Does the Health Care Bill Cost More Than We Thought?
Last week the Office of the Medicare Chief Actuary came out with their "Estimated Effects of the Patient Protection and Affordable Care Act," as amended by reconciliation. The document estimates the financial and coverage effects through FY 2019 of selected provisions of the recently passed health care reform bill. There has been some confusion regarding the Medicare Actuary's report and how it lines up next to Congressional Budget Office (CBO) estimates of the same bill, with many believing the Medicare Actuary projects greater costs than CBO.
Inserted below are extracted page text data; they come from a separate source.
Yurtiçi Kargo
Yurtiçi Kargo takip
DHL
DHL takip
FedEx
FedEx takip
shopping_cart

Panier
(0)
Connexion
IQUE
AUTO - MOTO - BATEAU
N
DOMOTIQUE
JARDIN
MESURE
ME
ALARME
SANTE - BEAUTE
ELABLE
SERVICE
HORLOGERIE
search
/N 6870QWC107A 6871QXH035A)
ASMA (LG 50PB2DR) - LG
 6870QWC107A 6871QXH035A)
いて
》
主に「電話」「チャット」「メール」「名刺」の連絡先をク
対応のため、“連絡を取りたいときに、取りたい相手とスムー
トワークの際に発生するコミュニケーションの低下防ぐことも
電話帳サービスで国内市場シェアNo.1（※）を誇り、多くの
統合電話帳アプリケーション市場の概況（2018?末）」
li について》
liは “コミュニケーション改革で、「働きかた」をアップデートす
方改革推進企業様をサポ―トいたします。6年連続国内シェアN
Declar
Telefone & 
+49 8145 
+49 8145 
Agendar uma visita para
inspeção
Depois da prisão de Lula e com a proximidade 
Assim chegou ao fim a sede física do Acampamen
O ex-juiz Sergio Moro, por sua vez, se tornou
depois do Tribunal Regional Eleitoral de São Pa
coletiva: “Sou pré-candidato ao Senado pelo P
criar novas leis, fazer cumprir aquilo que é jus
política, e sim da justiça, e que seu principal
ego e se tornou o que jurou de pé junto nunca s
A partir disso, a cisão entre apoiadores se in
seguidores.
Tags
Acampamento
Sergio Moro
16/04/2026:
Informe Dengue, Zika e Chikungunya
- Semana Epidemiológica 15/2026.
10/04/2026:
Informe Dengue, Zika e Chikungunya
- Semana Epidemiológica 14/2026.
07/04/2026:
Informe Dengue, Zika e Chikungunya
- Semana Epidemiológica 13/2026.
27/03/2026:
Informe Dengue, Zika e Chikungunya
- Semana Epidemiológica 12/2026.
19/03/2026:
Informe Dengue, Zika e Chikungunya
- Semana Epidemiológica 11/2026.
The confusion stems from the fact that CBO and the Medicare Actuary are actually measuring different things. Whereas CBO's bottom line number focuses on deficit impact ($143 billion in deficit reduction over the next decade), the Actuary looks at federal spending impact and also includes the "mandate" penalties. However, it excludes the tax increases used to finance the plan. Below is a true "apples to apples" comparison of the two estimates, which shows that they are indeed not all that different:
|Small Business Subsidies||$40||$31|
|Medicare Advantage Cuts||-$132||-$145|
|Provider Payment Cuts||-$196||-$224|
|IPAB (Medicare Commission)||-$13||-$24|
|DSH Payment Cuts||-$36||-$64|
The reason CBO estimates the bill will reduce the deficit is that it includes a number of tax increases -- mainly higher payroll taxes, an excise tax on high-cost insurance, fees on certain medical industries, and reductions in some health care tax expenditures. These revenues more than offset the costs. However, the Actuary only looks into revenue provisions which directly effect the Medicare trust funds (and looks at them separately, so they are not included in the table above).
There is a second issue, which is that the Actuary projects the effect of the bill on overall national health expenditures. Here, they find that total health spending -- both private and public -- would be $311 billion higher over ten years as a result of this bill. At the same time, though, these additional costs appear to be declining over time. One way to think about it is that the bill would shift the curve up, but then bend it down.
That said, both CBO and the Actuary do warn that some of the cost cutting provisions -- particularly those which slow the growth of provider payments -- may be unsustainable. But that's another story for another blog.